■ **Task instructions**: In the quantum computing article below, the wavelike marble in the maze picture ends up giving the right answer. Explain why.

Quantum Computing, Between Promise and Practicality

Few technologies have sparked as much curiosity, and caution, as quantum computing. Long confined to theory and experiment, it now appears to be entering a new phase. But what exactly makes it different from conventional computing, and why does it matter?

A New Kind of Computation

Quantum computing represents a fundamentally different model of processing information. Rather than solving problems step by step, as classical computers do, quantum systems explore many outcomes simultaneously by applying principles of quantum mechanics, such as superposition and entanglement.

Imagine a marble maze. A regular computer is like rolling one marble at a time through the maze. Even with many workers (multi-threaded cores) rolling marbles in parallel, each still follows a single path, one at a time. It’s about checking every possible route until one finds the exit.

Quantum computers operate differently. Picture a wavelike marble moving down all paths in the maze at once. These wave-like computations interact: wrong turns cancel each other out, while the correct path reinforces itself. When the wave collapses, it doesn’t show you the whole journey, it simply gives you the answer.

This is not just a question of speed. Quantum computing offers a fundamentally new approach to solving complex problems—an entirely different kind of engine.

From Theory to the Lab

The promise, however, has taken over a century to mature. The mathematics began with Planck’s energy quanta and Schrödinger’s wave-function in the early 20^th century. Yet it wasn’t until the 1980s that scientists posed the idea that nature itself might compute in quantum terms—and that simulating it would require quantum hardware. Experimental qubits began appearing in the 2000s, and commercial systems only emerged in recent years.

Tech historians will recognise the rhythm. Electricity required forty years of generators and grid cables before factories rewired. The internet spent decades in academic labs before reaching homes. Artificial intelligence lingered for sixty years before generative models captured global attention. But history also warns us that not all technological frontrunners last: Zeppelins once symbolised the future of air travel—until airplanes overtook them. Quantum technologies may face similar crossroads.

Fragmented Hardware, Common Goal

The technological landscape remains diverse. Superconducting circuits, used by IBM and Google, offer fast gate speeds but require near-absolute-zero refrigeration. Trapped-ion devices from Quantinuum and IonQ offer longer coherence times but operate more slowly. Photonic processors like those from PsiQuantum aim to run at room temperature but face challenges in component integration. Neutral atoms, pursued by companies like Pasqal, offer flexible connectivity. Microsoft is pursuing topological qubits, designed to be inherently more stable, while Amazon’s approach leverages superconducting cat qubits to intrinsically suppress certain types of error.

■ **Supplied information**:
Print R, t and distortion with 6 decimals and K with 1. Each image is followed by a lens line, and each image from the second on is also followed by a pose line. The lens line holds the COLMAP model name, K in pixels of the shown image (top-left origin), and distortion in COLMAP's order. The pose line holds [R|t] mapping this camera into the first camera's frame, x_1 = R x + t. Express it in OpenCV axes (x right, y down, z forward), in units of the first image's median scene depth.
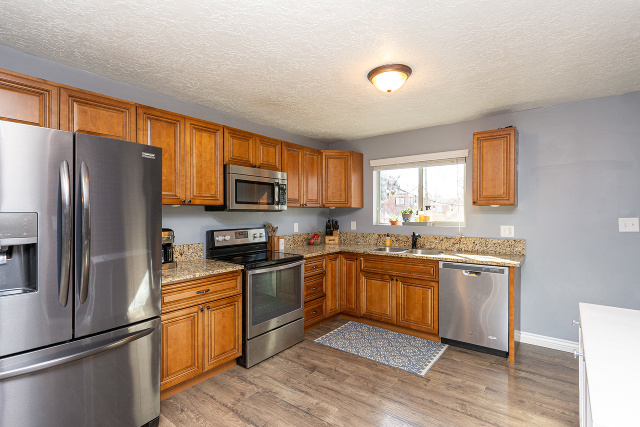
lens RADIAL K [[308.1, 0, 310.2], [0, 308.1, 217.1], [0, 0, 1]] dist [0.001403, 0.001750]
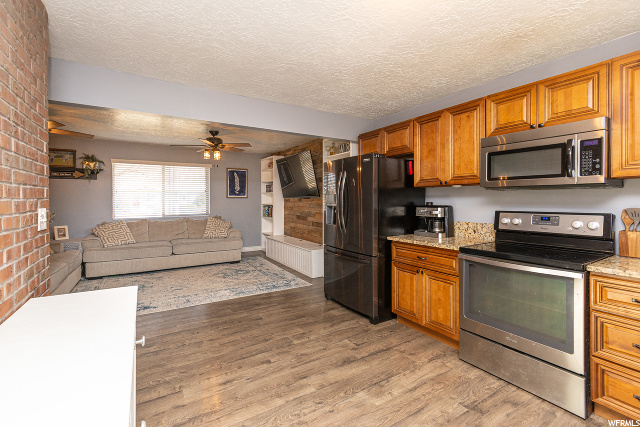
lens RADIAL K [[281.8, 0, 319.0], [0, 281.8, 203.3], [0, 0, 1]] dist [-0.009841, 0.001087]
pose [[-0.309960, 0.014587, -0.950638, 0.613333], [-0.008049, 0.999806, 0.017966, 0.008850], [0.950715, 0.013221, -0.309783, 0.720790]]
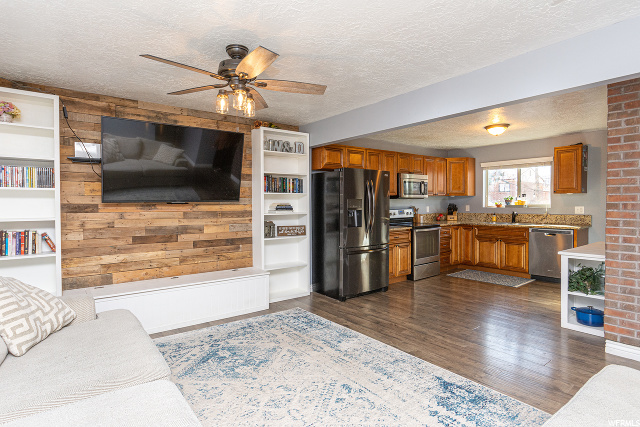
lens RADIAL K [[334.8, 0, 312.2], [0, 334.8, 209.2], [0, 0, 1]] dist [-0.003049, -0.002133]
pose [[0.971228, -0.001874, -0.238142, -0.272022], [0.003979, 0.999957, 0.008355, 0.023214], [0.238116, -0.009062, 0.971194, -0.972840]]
==
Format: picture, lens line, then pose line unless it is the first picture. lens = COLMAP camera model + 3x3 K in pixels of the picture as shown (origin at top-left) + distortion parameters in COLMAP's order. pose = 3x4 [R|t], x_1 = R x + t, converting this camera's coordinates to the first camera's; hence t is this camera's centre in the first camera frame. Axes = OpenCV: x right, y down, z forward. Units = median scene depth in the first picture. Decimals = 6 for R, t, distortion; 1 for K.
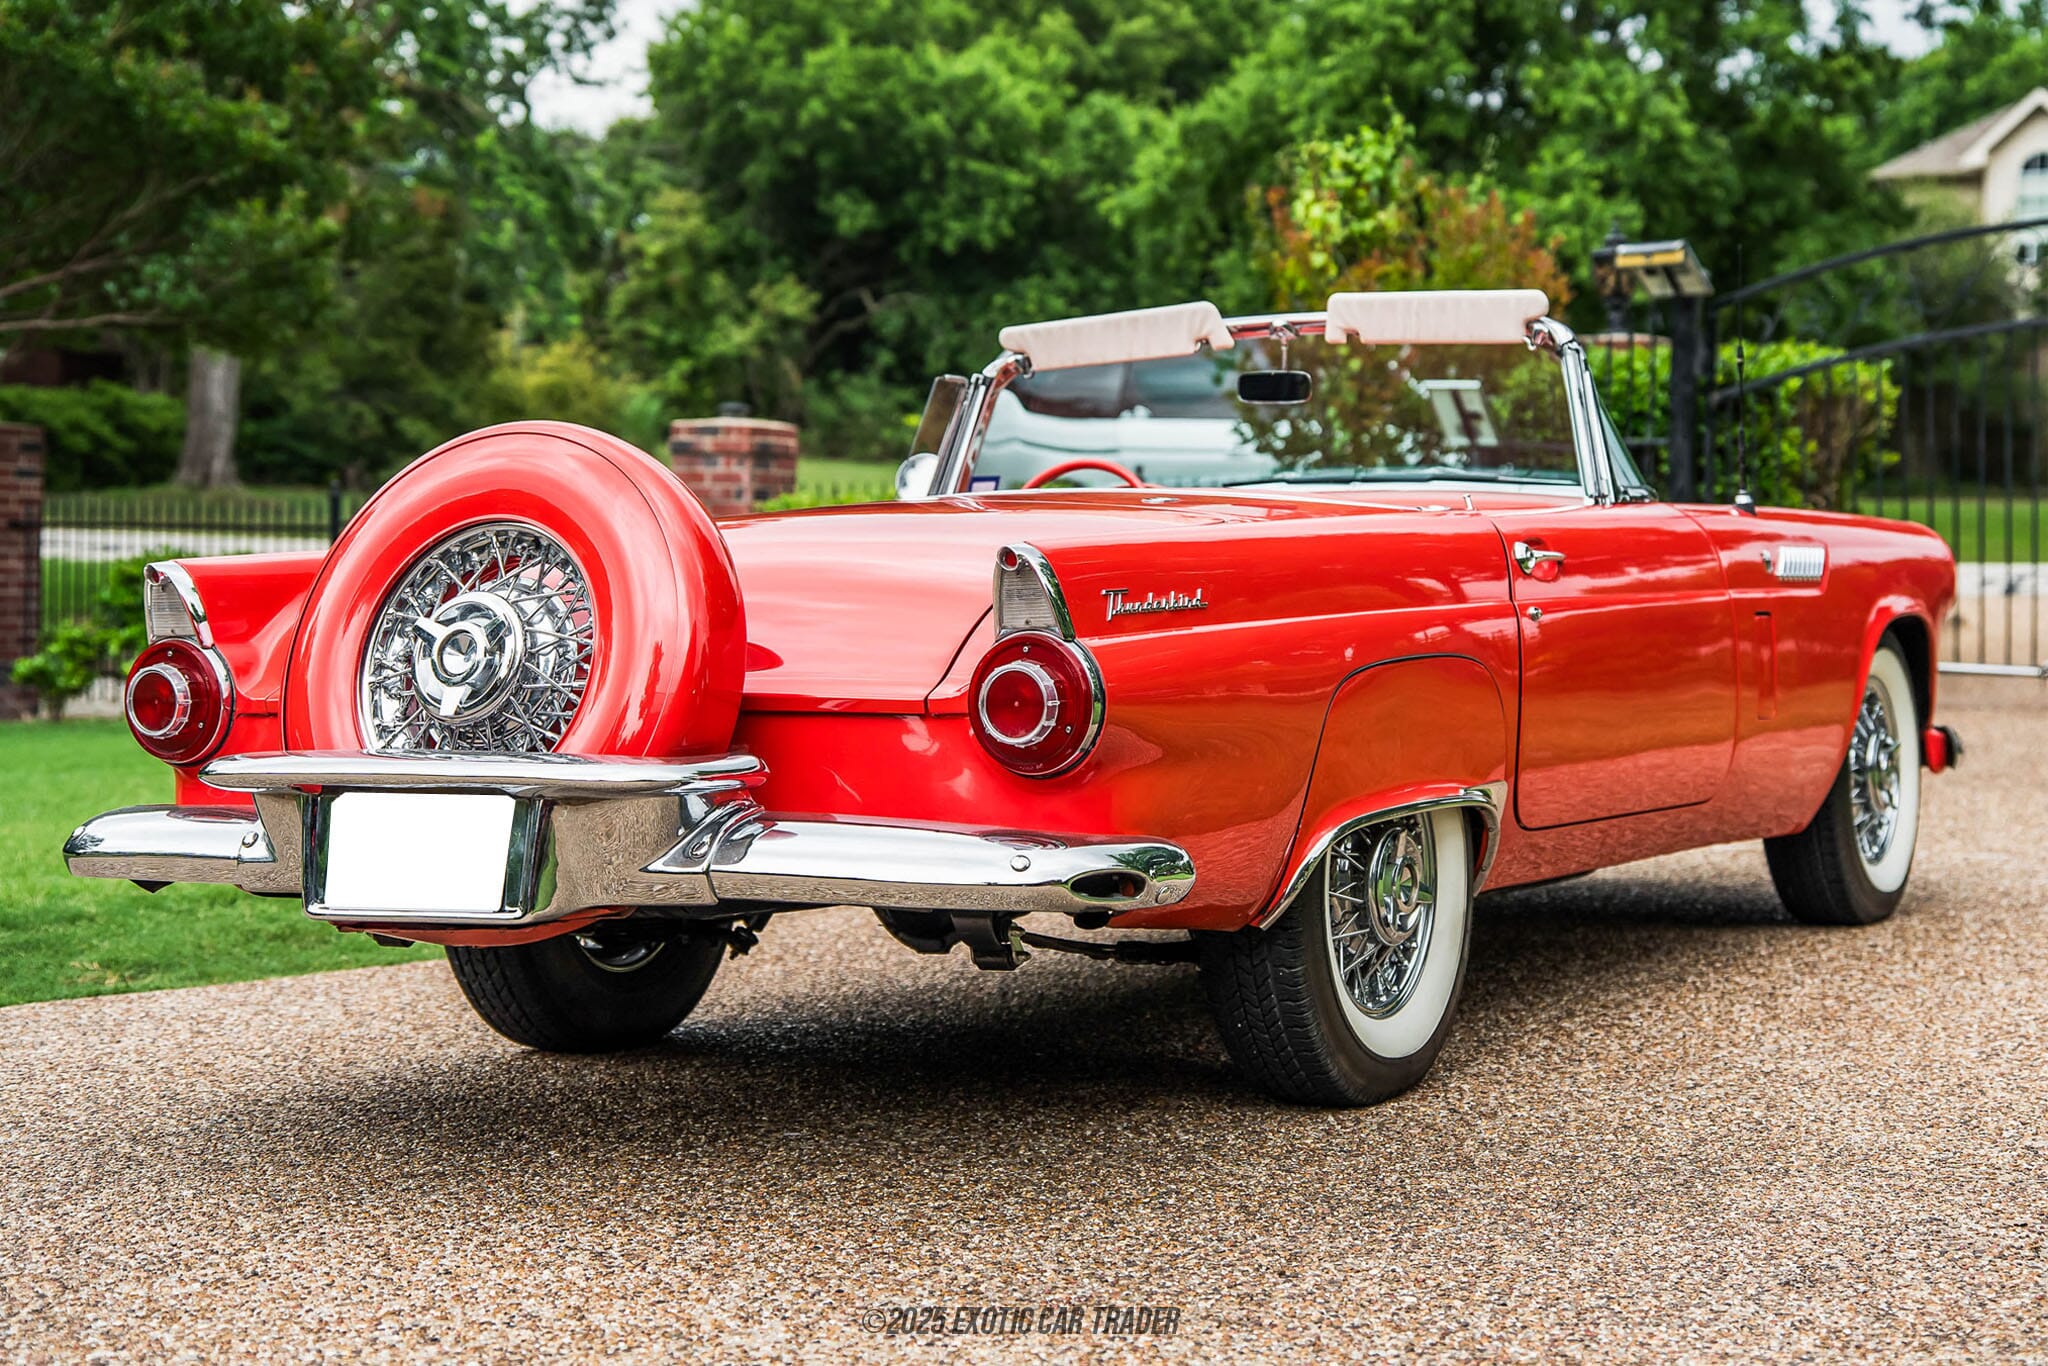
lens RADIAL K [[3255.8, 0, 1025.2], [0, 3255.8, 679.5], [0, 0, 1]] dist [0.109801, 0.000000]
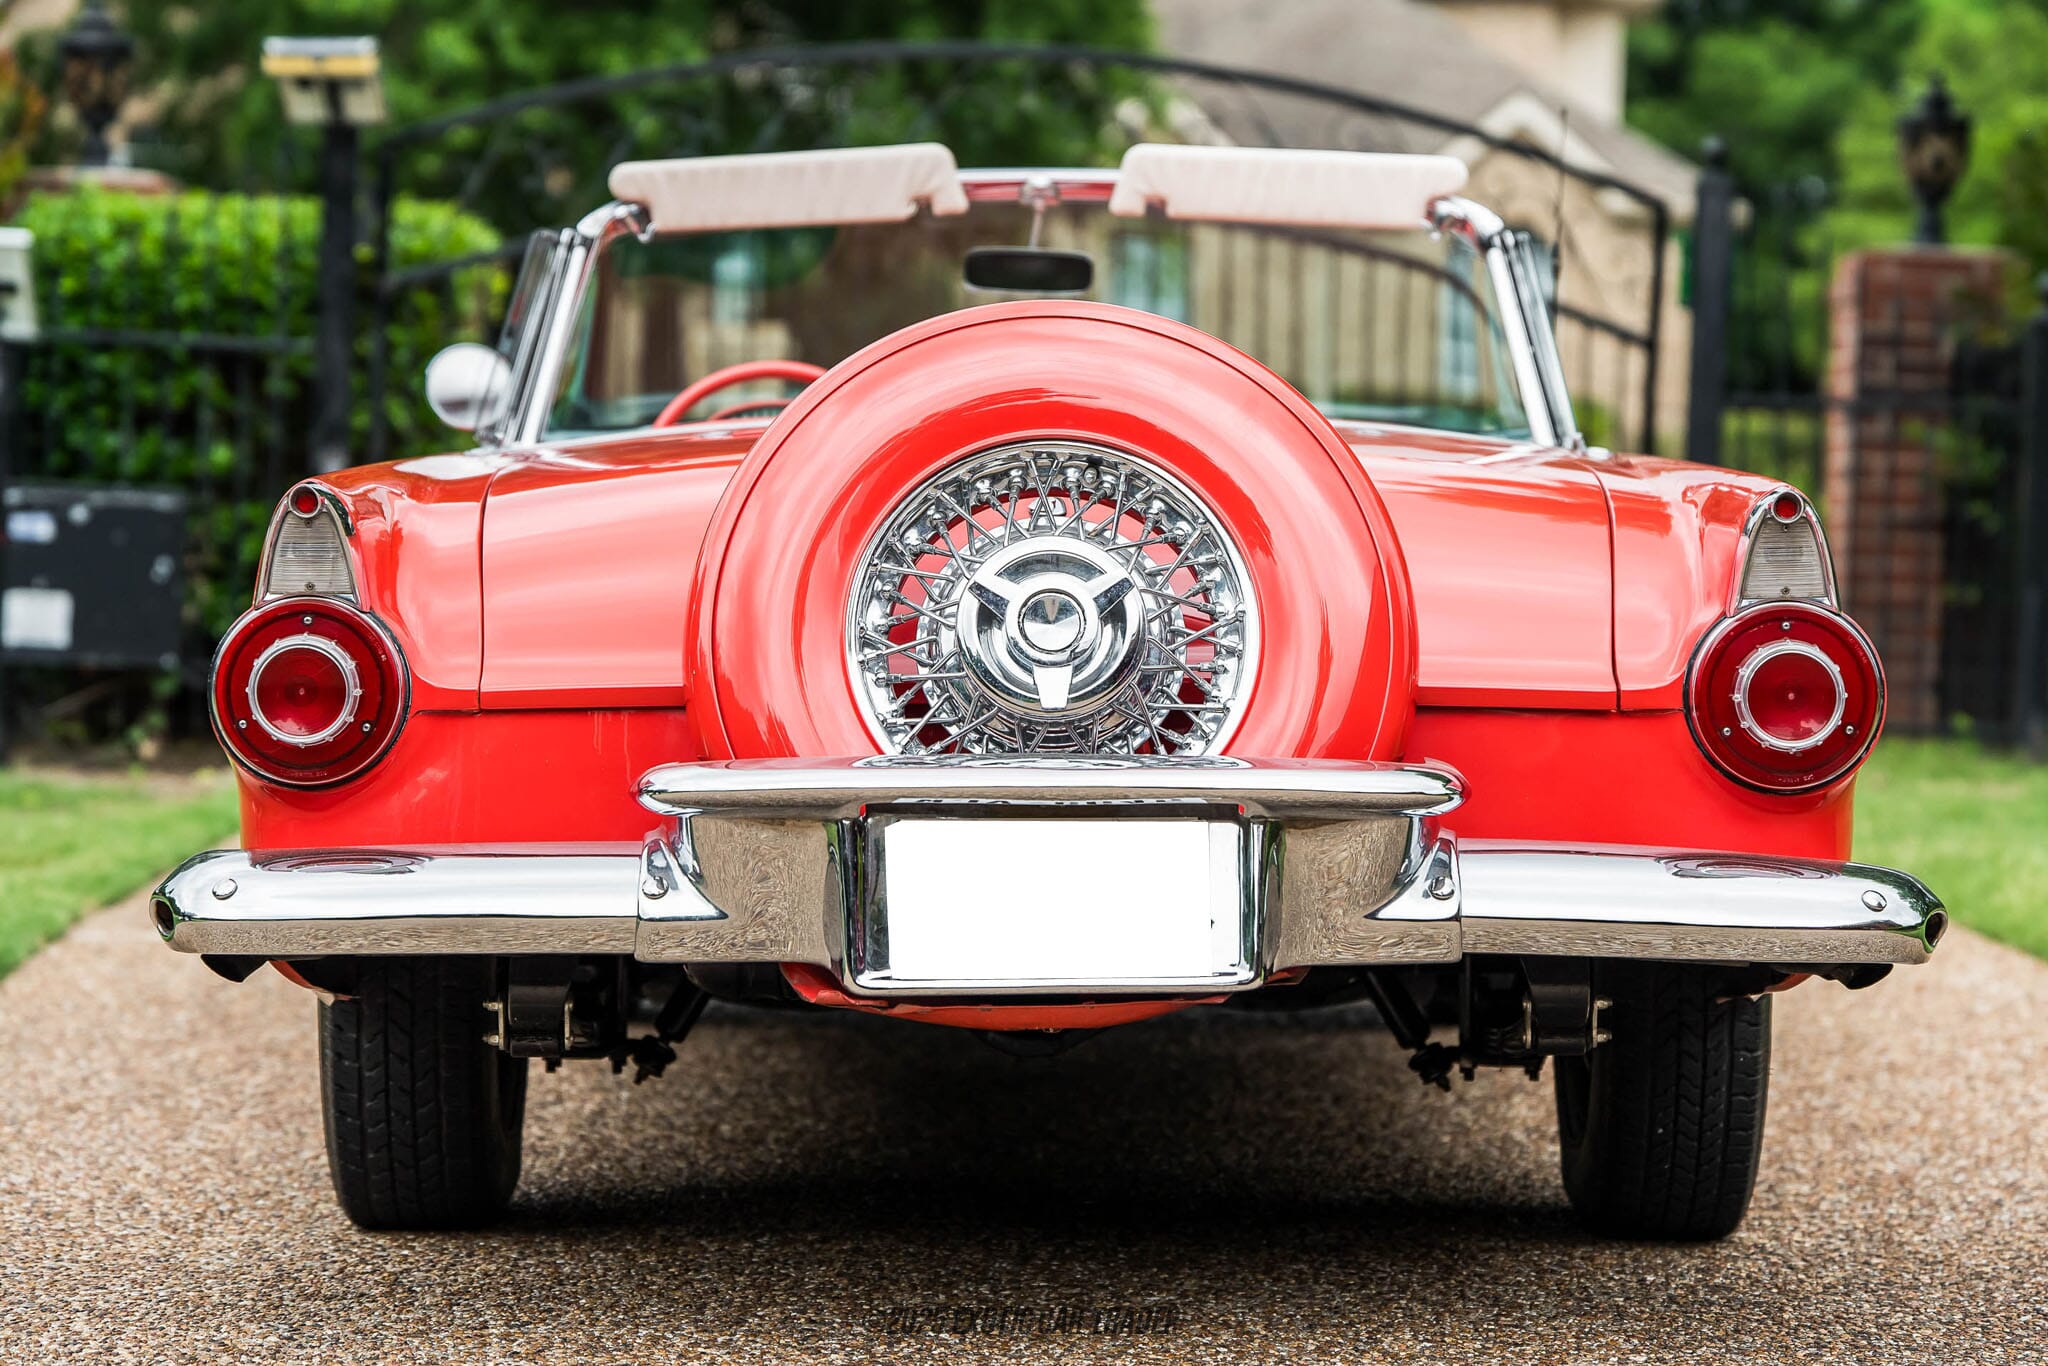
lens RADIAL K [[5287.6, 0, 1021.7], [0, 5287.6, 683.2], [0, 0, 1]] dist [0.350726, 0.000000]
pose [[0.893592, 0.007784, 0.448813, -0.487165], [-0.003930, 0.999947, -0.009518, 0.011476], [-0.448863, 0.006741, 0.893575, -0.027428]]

■ **Answer to this exercise**: The wavelike computations moving down all paths interact with each other. Wrong turns cancel each other out, and the correct path reinforces itself. So when the wave collapses, it gives the answer instead of showing the whole journey.